Reproduce every line of the material below exactly as it appears, without including the pictures.

* Given data:
════
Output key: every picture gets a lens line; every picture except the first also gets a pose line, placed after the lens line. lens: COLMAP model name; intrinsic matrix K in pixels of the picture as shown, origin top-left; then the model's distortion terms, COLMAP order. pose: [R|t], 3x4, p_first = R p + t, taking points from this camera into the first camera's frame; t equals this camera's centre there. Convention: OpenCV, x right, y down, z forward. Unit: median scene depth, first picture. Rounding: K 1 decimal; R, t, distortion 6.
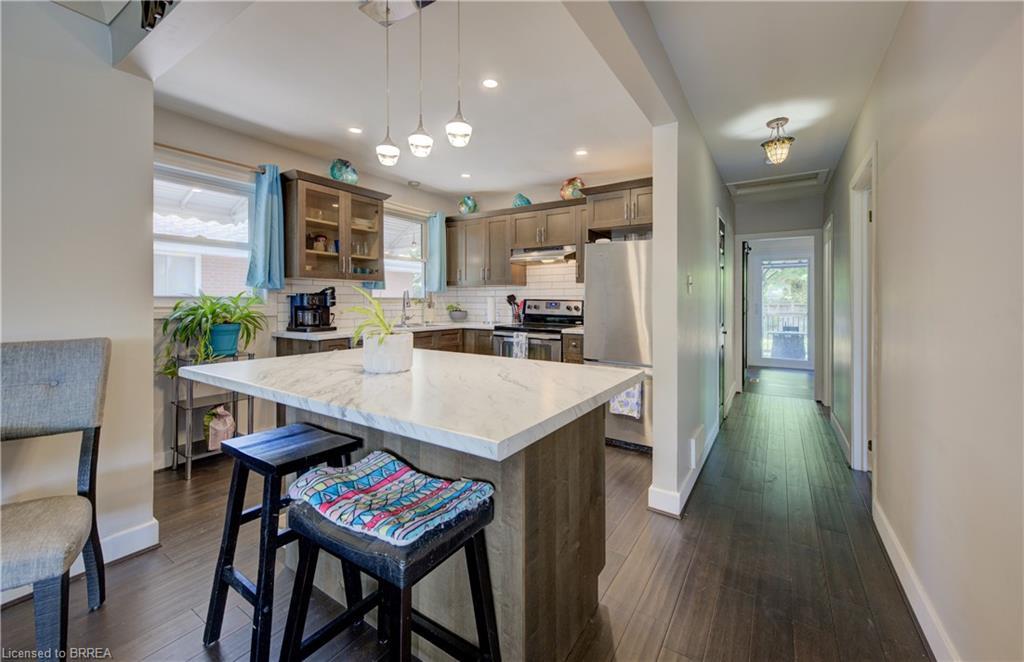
lens RADIAL K [[403.9, 0, 512.4], [0, 403.9, 309.0], [0, 0, 1]] dist [0.000730, 0.000064]
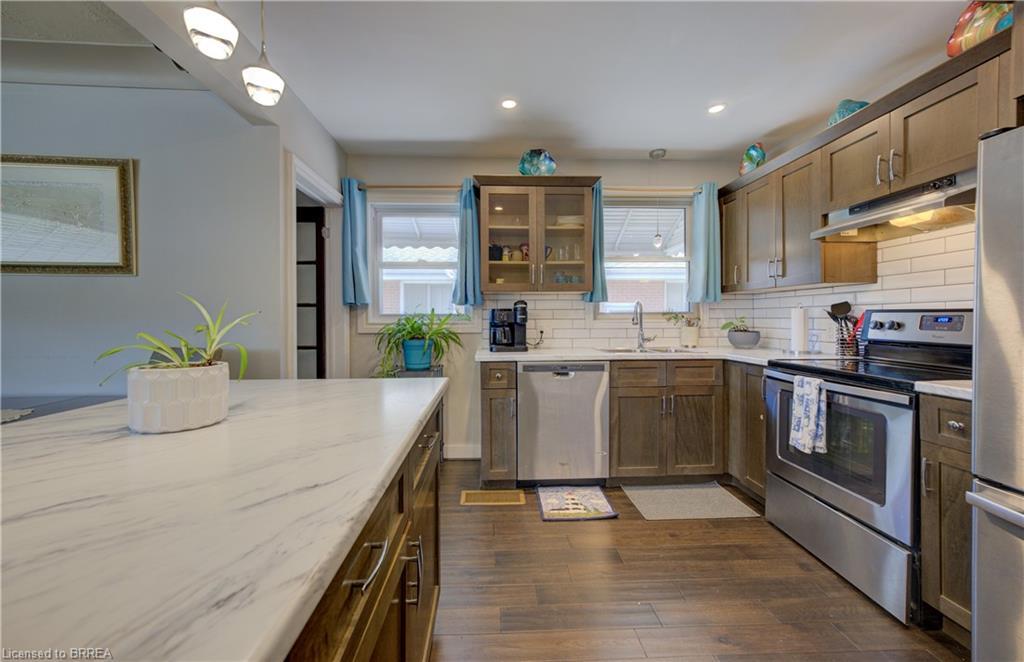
lens RADIAL K [[391.6, 0, 512.0], [0, 391.6, 331.0], [0, 0, 1]] dist [0.000007, 0.000024]
pose [[0.584840, 0.016493, -0.810981, 0.188446], [-0.008563, 0.999863, 0.014158, -0.001572], [0.811103, -0.001336, 0.584901, 0.410654]]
════
* Reply to the exercise:
Output key: every picture gets a lens line; every picture except the first also gets a pose line, placed after the lens line. lens: COLMAP model name; intrinsic matrix K in pixels of the picture as shown, origin top-left; then the model's distortion terms, COLMAP order. pose: [R|t], 3x4, p_first = R p + t, taking points from this camera into the first camera's frame; t equals this camera's centre there. Convention: OpenCV, x right, y down, z forward. Unit: median scene depth, first picture. Rounding: K 1 decimal; R, t, distortion 6.
lens RADIAL K [[403.9, 0, 512.4], [0, 403.9, 309.0], [0, 0, 1]] dist [0.000730, 0.000064]
lens RADIAL K [[391.6, 0, 512.0], [0, 391.6, 331.0], [0, 0, 1]] dist [0.000007, 0.000024]
pose [[0.584840, 0.016493, -0.810981, 0.188446], [-0.008563, 0.999863, 0.014158, -0.001572], [0.811103, -0.001336, 0.584901, 0.410654]]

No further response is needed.